Quick Follow Up to the Karl Barth “Jesus Loves Me….” Series

Quick Follow Up to the Karl Barth “Jesus Loves Me….” Series January 25, 2013

Just this morning I received an e-mail from a woman who confirms that she heard Karl Barth respond to a student’s question with “Jesus loves me, this I know…” at Union Theological Seminary in Richmond, Virginia, in 1962. Her name is LeTourneau and her e-mail is convincing. Of course, as we have already discovered, Barth scholar Martin Rumscheidt says it happened there also.

So now we have two reliable witnesses (three counting Rumscheidt) confirming that the event happened in two places during Barth’s lecture tour in the U.S. in 1962–Richmond and Chicago. What does this mean?

I think it is reasonable to conclude that there was some kind of set up. Whether Barth was in on it or not is impossible to know. But surely someone either set up both incidents (viz., told a student to ask the question and prompted Barth to answer it by quoting the children’s song) or the second one (noticing how successful the first one was in delighting the audience). The one frame cartoon I mentioned in the previous post was not too far off–although it may not have been Barth who set it up.

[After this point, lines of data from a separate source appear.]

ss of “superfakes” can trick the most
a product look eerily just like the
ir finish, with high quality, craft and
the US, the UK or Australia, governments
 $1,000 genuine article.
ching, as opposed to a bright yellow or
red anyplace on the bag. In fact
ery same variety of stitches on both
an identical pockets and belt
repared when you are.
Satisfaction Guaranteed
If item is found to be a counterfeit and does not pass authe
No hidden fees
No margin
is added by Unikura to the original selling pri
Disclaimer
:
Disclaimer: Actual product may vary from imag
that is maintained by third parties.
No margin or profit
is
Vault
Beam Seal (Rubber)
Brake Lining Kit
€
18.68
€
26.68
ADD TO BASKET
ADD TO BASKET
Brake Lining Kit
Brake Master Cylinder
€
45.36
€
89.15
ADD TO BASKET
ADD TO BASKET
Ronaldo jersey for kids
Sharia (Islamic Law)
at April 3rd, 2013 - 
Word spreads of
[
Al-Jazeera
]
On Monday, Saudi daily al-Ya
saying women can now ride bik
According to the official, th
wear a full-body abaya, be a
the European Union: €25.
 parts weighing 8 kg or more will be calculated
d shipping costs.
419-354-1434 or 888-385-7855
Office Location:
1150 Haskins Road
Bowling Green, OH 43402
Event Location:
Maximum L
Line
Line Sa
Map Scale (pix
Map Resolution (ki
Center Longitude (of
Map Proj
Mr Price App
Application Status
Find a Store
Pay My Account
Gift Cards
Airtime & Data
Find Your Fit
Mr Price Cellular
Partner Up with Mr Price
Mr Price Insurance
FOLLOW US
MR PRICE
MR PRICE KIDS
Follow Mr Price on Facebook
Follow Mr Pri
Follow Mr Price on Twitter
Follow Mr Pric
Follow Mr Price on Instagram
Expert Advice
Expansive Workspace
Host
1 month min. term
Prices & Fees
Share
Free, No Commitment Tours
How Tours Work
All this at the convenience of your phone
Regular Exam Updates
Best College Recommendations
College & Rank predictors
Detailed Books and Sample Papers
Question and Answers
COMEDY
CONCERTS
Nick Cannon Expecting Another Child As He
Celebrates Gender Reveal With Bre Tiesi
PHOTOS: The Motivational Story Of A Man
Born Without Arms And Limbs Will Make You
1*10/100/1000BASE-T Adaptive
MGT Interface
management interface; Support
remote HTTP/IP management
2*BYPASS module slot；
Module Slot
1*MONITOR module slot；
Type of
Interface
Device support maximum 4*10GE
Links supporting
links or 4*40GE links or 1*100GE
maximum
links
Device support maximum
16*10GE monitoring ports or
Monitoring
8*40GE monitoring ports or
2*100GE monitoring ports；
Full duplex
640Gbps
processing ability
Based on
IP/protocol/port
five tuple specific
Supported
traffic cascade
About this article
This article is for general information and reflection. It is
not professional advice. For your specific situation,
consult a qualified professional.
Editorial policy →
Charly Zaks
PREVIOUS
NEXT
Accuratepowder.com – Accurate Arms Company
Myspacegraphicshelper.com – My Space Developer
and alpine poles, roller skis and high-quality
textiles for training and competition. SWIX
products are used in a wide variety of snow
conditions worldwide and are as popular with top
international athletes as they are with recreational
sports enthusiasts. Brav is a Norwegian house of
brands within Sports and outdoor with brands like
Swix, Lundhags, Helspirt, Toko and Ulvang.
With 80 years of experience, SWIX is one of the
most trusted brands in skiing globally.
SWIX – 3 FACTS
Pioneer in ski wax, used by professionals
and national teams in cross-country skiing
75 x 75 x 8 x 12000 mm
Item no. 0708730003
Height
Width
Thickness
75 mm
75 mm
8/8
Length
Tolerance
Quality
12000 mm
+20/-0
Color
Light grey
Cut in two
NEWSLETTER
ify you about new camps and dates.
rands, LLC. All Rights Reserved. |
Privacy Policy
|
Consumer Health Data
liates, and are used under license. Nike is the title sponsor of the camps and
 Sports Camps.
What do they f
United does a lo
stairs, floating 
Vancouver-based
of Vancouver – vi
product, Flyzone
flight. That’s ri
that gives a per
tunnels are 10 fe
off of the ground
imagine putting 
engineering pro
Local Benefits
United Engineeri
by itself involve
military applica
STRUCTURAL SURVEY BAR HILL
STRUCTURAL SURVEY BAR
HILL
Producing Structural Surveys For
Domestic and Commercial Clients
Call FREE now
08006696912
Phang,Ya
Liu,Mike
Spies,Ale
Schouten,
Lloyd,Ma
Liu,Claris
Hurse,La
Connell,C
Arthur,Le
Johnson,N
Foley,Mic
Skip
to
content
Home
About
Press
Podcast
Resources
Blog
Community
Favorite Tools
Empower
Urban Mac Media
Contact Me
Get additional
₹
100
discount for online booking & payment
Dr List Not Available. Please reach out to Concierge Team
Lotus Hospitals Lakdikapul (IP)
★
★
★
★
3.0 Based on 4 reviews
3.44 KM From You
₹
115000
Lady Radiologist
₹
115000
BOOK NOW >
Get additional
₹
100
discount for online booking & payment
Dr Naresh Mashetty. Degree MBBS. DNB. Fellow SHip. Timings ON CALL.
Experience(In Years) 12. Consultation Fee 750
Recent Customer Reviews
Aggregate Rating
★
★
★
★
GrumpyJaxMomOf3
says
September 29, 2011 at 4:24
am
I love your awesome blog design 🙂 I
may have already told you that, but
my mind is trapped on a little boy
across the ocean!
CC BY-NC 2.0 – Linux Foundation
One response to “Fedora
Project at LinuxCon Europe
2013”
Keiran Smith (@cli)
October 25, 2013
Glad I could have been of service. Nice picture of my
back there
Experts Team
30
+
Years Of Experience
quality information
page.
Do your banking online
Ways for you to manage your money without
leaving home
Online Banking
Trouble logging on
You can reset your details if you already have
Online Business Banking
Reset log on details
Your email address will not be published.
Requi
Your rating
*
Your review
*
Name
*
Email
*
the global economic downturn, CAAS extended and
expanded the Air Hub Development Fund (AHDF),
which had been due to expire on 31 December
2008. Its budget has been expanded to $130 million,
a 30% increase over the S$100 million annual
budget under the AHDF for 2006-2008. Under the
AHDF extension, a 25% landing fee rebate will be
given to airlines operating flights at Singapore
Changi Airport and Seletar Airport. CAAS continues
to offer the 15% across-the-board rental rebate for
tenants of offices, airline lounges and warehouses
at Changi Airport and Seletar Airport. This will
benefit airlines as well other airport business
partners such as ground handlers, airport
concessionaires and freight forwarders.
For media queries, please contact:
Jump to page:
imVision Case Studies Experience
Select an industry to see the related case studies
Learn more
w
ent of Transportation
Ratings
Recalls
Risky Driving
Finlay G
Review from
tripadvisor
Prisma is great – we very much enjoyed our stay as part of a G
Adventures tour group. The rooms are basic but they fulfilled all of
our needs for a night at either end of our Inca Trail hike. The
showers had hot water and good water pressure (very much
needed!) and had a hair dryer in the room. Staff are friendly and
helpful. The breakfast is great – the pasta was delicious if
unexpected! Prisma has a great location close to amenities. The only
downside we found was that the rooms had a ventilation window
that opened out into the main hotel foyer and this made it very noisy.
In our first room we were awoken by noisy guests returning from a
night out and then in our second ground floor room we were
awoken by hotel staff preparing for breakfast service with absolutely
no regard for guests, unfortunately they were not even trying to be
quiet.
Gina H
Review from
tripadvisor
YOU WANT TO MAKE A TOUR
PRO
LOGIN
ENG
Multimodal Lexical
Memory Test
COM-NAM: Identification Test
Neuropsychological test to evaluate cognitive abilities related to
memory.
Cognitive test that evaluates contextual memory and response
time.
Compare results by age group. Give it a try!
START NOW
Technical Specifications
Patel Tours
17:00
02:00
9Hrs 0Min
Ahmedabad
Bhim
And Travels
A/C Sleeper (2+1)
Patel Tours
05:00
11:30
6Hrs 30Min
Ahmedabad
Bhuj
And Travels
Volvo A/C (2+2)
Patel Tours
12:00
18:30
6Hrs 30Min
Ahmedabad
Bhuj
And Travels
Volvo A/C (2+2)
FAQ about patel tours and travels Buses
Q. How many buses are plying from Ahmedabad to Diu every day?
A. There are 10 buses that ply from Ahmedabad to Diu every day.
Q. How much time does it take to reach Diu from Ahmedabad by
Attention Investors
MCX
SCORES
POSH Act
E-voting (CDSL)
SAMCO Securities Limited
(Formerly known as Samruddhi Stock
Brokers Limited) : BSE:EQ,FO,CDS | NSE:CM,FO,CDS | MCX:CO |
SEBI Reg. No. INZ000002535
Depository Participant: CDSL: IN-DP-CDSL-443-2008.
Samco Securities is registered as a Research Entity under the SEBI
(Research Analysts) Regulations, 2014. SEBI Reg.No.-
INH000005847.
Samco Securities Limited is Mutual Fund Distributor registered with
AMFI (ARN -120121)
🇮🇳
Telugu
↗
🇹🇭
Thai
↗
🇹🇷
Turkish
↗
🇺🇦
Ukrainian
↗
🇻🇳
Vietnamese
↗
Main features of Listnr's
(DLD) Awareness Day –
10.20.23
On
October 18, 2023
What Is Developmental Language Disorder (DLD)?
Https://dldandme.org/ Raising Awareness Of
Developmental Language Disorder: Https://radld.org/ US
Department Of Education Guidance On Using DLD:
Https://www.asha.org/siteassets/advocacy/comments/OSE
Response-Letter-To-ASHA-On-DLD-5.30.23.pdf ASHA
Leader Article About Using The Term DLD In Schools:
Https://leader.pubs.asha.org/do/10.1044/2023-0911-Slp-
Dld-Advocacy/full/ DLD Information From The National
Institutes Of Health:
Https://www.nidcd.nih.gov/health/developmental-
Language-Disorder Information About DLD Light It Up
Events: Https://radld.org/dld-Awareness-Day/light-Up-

Why does this matter? It may not to you, of course, but it matters to me because I mentioned the incident in 20th Century Theology (IVP 1992) and I mention it again in my forthcoming book on modern theology (The Journey of Modern Theology: From Reconstruction to Deconstruction). People have told me I was falling for a religious urban legend (what scholars call an “evangelegend”). You may have doubted the veracity of the story. Doubt it no more. However, doubt that it was spontaneous.